While negotiating with your spouse about whether one of you should pay spousal support to the other, one factor you should consider is the tax implications. Those who have never paid or received spousal support before may not realize that it could affect their income tax bill, either positively or negatively.
Basically, spousal support, commonly known as alimony, is deductible for the former spouse making the payments. On the other hand, alimony is considered taxable income for an ex-husband or wife who receives it. Depending on each ex’s financial situation, alimony could be a mixed blessing.
The law will allow a person who pays spousal support to deduct the payments from his or her taxes if several conditions are true:
- You and your ex do not file your tax returns jointly.
- The payments are in cash, which includes checks and money orders.
- In cases of legal separation, you and your former spouse live in different households.
- Your payments will stop after the death of your ex.
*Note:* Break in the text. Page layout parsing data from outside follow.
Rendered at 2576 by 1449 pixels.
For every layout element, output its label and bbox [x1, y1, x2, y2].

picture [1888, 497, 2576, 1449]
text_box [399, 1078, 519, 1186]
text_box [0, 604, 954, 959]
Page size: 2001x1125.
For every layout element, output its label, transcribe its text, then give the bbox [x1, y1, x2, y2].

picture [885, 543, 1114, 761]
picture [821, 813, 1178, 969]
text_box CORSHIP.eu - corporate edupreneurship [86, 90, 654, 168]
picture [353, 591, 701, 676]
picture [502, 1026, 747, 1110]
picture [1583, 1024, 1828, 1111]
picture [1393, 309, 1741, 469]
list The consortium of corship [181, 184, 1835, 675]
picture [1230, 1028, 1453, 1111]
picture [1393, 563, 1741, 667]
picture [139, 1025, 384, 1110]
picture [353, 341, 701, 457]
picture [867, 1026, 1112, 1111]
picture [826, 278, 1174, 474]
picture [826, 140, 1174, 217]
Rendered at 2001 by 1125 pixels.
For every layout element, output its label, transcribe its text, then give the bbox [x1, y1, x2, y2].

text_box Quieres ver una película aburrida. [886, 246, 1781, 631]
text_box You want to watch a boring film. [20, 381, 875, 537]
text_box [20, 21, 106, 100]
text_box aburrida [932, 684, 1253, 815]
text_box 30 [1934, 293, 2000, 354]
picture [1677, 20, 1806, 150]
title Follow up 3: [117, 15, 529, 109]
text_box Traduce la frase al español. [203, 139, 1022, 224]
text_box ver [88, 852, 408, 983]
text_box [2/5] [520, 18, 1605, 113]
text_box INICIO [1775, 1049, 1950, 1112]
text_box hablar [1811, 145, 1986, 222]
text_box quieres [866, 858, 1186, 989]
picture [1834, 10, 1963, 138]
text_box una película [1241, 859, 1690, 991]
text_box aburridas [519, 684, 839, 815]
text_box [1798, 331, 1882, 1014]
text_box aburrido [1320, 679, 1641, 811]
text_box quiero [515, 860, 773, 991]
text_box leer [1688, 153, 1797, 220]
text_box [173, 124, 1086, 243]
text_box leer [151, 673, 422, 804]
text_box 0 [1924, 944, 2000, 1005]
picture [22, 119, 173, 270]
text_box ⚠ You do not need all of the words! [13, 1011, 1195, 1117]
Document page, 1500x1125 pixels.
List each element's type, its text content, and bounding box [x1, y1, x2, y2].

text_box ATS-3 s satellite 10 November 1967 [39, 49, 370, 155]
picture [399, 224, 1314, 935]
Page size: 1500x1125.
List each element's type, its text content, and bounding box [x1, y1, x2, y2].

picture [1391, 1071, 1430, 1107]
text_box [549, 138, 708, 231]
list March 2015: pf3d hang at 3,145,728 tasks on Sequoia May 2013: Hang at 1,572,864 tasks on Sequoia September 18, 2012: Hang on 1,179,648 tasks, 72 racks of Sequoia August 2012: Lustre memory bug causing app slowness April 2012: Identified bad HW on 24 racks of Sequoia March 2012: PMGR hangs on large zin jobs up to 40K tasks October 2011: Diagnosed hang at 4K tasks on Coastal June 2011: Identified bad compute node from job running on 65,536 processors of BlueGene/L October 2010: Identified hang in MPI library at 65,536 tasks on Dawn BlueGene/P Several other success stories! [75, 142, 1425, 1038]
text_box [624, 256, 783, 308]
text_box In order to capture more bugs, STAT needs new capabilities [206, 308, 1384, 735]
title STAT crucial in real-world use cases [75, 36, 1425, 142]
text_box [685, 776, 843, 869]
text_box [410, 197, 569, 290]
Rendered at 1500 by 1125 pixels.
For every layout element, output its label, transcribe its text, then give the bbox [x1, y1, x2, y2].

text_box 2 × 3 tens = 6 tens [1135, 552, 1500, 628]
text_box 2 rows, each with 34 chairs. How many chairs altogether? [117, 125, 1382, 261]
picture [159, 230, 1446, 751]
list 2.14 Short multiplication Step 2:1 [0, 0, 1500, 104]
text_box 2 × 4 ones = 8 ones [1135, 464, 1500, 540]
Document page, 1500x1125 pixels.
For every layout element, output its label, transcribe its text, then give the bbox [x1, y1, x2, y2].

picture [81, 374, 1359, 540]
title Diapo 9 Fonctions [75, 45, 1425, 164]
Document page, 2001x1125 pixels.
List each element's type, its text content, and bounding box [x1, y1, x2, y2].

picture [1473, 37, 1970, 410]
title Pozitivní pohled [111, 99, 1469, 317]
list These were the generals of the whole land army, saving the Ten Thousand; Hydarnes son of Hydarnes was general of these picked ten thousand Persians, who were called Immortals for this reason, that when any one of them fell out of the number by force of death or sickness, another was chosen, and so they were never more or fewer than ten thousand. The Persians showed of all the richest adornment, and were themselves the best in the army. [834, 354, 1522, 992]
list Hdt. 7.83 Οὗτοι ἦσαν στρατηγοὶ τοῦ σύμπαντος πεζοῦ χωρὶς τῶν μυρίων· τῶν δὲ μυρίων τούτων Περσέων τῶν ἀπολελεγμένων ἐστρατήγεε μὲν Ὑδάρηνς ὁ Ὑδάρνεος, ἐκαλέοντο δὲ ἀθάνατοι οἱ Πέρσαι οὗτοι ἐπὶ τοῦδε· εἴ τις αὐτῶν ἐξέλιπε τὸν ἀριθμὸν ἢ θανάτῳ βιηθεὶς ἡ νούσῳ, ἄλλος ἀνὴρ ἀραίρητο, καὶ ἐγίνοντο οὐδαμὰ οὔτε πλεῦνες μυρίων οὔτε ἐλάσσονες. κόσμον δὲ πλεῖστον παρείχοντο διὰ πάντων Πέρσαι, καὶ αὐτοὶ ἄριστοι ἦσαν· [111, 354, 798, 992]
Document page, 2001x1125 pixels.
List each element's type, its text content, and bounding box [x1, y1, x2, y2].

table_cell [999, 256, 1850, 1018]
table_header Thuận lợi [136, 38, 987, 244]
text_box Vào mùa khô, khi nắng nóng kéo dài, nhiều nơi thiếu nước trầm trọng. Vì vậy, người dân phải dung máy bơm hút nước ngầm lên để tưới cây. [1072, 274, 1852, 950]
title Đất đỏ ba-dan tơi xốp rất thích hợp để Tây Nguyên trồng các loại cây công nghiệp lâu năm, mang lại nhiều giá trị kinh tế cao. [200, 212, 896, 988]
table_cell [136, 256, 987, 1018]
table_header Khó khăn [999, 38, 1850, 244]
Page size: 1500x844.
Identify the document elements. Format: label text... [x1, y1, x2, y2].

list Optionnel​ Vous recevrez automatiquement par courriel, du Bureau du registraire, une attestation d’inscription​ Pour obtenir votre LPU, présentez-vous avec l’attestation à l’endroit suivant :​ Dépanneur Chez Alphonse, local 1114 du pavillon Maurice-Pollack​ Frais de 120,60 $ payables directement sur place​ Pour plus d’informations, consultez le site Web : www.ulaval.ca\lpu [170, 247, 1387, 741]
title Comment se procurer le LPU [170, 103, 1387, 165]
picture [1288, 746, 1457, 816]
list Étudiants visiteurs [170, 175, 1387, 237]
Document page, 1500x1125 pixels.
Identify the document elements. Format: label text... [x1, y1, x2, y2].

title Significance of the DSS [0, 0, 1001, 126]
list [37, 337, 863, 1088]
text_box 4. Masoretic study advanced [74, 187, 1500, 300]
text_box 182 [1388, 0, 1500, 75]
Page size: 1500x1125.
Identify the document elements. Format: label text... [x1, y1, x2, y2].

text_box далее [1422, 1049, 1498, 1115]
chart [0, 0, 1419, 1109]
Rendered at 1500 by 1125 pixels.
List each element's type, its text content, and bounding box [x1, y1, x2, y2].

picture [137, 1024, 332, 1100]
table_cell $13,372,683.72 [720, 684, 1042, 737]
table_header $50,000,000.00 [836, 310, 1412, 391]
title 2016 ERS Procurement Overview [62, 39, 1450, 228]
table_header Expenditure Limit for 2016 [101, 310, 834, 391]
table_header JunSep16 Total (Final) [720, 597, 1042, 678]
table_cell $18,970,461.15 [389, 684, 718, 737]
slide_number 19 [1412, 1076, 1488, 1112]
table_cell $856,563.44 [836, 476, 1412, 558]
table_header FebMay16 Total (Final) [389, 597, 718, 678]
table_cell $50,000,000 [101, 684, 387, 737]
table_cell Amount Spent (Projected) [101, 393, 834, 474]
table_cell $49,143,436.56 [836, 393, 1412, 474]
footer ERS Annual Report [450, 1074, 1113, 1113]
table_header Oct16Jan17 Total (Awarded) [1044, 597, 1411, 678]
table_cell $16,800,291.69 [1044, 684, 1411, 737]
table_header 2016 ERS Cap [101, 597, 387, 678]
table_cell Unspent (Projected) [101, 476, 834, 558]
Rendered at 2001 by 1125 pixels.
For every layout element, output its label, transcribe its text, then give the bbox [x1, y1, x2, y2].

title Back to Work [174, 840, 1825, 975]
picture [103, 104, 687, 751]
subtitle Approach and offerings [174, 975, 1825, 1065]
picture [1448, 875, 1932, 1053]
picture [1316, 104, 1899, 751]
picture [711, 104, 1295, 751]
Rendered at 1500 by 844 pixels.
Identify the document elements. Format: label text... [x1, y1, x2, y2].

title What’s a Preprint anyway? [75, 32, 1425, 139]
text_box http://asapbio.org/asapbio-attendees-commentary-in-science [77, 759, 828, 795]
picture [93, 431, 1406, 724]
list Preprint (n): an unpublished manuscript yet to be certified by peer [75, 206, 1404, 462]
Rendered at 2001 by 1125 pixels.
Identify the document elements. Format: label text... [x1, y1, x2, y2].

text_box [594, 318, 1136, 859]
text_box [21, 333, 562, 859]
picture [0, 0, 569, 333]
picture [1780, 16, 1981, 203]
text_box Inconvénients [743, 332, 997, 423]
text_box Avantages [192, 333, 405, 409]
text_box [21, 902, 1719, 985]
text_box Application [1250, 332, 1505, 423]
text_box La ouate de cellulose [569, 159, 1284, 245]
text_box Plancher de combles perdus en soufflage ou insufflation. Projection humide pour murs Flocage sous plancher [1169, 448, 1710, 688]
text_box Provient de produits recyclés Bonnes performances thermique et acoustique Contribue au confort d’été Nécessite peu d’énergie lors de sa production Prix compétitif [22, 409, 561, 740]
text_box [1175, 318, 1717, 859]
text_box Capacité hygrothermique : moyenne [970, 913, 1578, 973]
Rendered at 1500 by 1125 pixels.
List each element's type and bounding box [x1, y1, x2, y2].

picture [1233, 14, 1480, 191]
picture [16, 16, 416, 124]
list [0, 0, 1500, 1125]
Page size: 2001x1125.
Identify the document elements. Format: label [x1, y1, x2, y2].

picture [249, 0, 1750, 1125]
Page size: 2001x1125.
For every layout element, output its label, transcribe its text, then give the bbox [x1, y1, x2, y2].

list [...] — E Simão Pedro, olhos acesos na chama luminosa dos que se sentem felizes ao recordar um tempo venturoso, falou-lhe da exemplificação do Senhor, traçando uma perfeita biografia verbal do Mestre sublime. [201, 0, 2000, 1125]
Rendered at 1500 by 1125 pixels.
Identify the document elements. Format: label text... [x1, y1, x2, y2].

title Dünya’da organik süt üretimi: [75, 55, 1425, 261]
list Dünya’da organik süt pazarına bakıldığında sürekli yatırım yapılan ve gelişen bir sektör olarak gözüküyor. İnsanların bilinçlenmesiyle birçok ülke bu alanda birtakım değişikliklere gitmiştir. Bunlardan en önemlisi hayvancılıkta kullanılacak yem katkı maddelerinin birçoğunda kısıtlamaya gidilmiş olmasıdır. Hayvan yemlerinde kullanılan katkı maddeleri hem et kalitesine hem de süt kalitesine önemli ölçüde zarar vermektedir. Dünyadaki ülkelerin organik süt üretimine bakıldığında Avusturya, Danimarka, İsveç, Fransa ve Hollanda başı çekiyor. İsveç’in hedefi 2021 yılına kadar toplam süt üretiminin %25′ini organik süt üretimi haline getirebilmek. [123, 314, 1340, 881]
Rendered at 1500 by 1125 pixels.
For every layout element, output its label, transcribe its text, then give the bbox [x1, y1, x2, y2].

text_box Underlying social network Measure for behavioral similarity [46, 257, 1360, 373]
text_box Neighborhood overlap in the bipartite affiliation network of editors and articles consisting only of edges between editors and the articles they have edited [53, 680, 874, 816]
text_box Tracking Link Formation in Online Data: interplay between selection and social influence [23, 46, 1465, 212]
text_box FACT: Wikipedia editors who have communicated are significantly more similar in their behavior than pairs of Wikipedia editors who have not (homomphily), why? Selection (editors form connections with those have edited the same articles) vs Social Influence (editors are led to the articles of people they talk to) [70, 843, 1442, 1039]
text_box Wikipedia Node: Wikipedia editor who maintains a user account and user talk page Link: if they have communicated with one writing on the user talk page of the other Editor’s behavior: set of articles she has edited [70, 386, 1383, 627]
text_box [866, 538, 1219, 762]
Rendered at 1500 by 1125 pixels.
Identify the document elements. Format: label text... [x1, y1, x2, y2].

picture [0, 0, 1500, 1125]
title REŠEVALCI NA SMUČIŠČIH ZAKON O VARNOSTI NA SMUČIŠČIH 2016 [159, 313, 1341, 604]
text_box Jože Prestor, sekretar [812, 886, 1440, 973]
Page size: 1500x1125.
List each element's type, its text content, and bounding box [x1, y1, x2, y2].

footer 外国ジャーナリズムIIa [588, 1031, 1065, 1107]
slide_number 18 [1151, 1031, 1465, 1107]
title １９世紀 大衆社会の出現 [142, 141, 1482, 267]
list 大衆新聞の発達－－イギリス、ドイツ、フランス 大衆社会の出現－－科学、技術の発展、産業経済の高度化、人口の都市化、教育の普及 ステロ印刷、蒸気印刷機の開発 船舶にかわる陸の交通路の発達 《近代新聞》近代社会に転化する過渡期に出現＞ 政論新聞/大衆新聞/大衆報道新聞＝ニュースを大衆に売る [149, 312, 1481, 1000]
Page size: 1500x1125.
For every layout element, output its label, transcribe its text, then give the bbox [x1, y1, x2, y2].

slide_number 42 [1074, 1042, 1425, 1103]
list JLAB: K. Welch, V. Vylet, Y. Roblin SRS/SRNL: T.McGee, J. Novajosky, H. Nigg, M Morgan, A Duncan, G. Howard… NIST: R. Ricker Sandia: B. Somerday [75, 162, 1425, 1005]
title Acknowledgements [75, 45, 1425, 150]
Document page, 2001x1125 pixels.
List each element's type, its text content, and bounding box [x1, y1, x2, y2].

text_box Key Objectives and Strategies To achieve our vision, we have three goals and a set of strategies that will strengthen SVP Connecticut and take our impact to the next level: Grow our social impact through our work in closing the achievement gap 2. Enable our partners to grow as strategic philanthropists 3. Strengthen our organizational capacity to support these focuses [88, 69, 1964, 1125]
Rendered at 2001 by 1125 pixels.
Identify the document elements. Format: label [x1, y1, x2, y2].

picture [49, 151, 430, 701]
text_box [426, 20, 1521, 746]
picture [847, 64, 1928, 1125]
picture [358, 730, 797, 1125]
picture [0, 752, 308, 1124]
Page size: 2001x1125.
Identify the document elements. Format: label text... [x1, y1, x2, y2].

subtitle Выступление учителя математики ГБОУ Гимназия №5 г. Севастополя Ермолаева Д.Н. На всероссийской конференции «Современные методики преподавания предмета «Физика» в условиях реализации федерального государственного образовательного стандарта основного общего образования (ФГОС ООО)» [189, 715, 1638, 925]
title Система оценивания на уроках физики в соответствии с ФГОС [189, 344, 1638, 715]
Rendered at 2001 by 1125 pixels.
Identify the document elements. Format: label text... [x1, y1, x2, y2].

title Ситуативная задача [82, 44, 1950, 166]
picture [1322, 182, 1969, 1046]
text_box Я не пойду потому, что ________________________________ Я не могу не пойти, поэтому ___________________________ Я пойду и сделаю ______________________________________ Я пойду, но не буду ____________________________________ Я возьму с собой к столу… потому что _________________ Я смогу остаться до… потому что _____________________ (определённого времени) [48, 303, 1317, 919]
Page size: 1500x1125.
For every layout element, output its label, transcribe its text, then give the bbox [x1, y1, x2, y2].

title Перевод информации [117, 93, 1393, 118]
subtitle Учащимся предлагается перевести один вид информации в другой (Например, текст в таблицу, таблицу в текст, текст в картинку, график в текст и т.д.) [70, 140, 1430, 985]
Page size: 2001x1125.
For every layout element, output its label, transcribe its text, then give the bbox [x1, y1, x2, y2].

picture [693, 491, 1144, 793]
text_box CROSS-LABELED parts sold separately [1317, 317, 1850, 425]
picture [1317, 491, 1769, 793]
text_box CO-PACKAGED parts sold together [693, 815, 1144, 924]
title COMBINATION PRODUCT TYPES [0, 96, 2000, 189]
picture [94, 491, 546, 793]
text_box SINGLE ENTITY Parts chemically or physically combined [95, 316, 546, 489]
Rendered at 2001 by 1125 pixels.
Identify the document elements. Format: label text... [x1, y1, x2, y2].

- Your payments are not treated as child support.
As long as the paying ex can meet these conditions, his or her payments will be considered spousal support for tax purposes. However, child support is not deductible. Neither are property settlements, even if you are paying it off in installments. So be careful when choosing what to claim as a deduction.
This also means that whether or not to ask for alimony, or agree to pay it, could be part of a larger strategy. Most people going through divorce want to get as much as they are financially entitled to, while also minimizing their resulting tax bill.